So I expect the single-block routine to lose performance very soon. Which will encourage me to resurrect the multi-block routine again.
New start-bit search code sets the clock going after Fcache has been loaded, rather than while Fcache does its loading. That's the extra overhead. The clock rate is the same sysclock/10. It makes use of a WAITSEx to rapidly cancel the clock pulses when the start bit arrives. It actually overshoots the start-bit, stopping the SD clock at the first data bit instead. Then the streamer just has to start its sampling one SD clock early, just ahead of the SD clock restarting.
wxpin r_clks, r_clk // clock divider for start-bit search
wypin lnco, r_clk // start the search
getct pb // timeout begins
add timeout, pb // SDHC 100 ms timeout of start-bit search, Nac (SD spec 4.12.4 note 1)
setq timeout // apply the 100 ms timeout to WAITSEn
waitse2 wc // wait for start-bit, C is set if timed-out
dirl r_clk // halt clock gen ASAP
wxpin r_clkdiv, r_clk // clock divider for rx block data
You can see there that everything is adjustable. The pin numbers, the dividers. The timeout duration in sysclock ticks is calculated by the calling function. I decided not to track time at the low level ... but it could still be relegated to the setset() functions that prefill many of the registers like for the pin numbers. SETSE2 is issued before Fcache is loaded, but it too uses adjustable value from preloaded register.
I'll be adding this to the multi-block routine too. It's currently doing a more traditional, and slower, method where it pulses one clock, takes a sample before the clock takes effect, then waits for the pulse to complete before repeating. So it also ends up stopping at the first data bit too. It's actually not too bad speed wise but the newest solution definitely has a faster clock rate while searching.
When it was using the SMPS smartpin mode for start-bit search I think it was getting lower than 8% maybe 7.5% overheads... yep, 8% according to a three week old backup of the source code:
These sorts of SD read rates if sustained would be one way a P2 could stream digitized and uncompressed VGA resolution video material at 24/25/30Hz with 24bpp or 50/60Hz at 16bpp colour depth off an SD card. This requires ~40MiB/s or less, depending on whether you expand 24 to 32 bits in storage and if you fully frame buffer or not. A full frame buffer at these depths would need external memory as well, but it could be done if the card itself could sustain 40MiB/s. The read CRC could potentially be ignored in such an application.
EDIT: you wouldn't get a lot of video stored on a card this way at this read rate though (2.4GiB/minute!). A 256GB card could barely store a movie. That's about AUD$30 worth of media to store it.
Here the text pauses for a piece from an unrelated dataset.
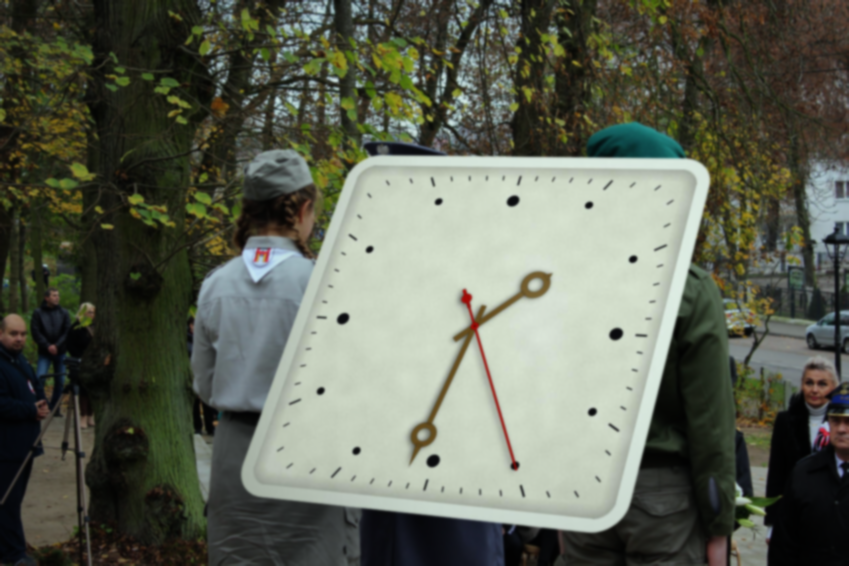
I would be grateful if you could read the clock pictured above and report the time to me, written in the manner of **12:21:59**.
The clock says **1:31:25**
Yeah, media files can drop CRC for sure. I'll try to allow such a compile switch.
Many of the cards seem to max out at around 48-49 MB/s raw data rate irrespective of what I do to reduce overheads. Card driven latencies get extended to limit the average data rate. The exception again is the Sandisk cards. Even the older Sandisk will keep delivering data faster if clocked higher.
PS: I had a thought to try engaging 1.8 V mode in the card, to make UHS-I modes available, but leave the supply at 3.3 V anyway. I'm not sure of wisdom of even trying though. I have no idea what the 1.8 V switchover does inside a card.
It might only adjust the pin drive strength. Although that probably is a second set of transistors, they must be 3.3 Volt capable or they'd be fried even when not in use.
I've now made the multi-block read more realistic by having a definable buffer that fits within hubRAM. The previous runs were all setup to repeatedly overwrite the same 512 bytes. So, for the speed test, it could go on indefinitely unbroken.
Making it a 32 kB buffer so that the multi-block routine loops internally 64 times then exits back to C I get a small increase of 0.1% in overheads. A larger buffer is barely detectable.
I wonder what sort of impact a copy into external RAM would add to your single hub buffer scheme when doing SD multiple sector reads? It'd be nice to be able to sustain something close to the high data rates you are currently seeing while also getting the SD data into the PSRAM for example. If some status long was updated with the current number of sectors read, another COG could monitor this and potentially instruct a PSRAM driver to copy these sectors into PSRAM from hub RAM at suitable times in parallel to the continued streaming in of additional sectors. You'd just need to time things so older data is not overwritten before sent to PSRAM (or use a ping ping hub buffer scheme or start/stop the incoming sector data where required). You can certainly move data into a PSRAM faster than the data comes off the card but there may be latencies to deal with if another COG application such as an emulator or a video driver is also sharing the external memory at the same time.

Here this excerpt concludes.